- [What you are asked to do]
Can you render every line of text read from the rows below as a numbered list, skipping any blank lines and leaving the pictures out?

○ ○ ○

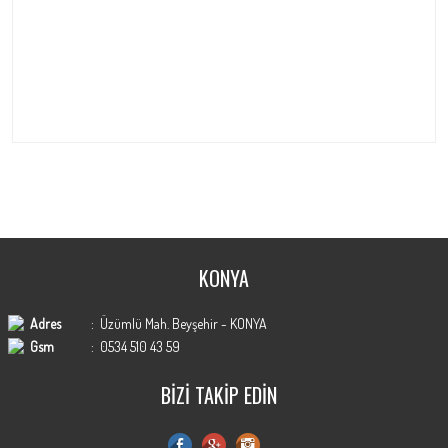
KONYA
Adres
:
Üzümlü Mah. Beyşehir - KONYA
Gsm
:
0534 510 43 59
BİZİ TAKİP EDİN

○ ○ ○

- [Task answer]
1. KONYA
2. Adres
3. :
4. Üzümlü Mah. Beyşehir - KONYA
5. Gsm
6. :
7. 0534 510 43 59
8. BİZİ TAKİP EDİN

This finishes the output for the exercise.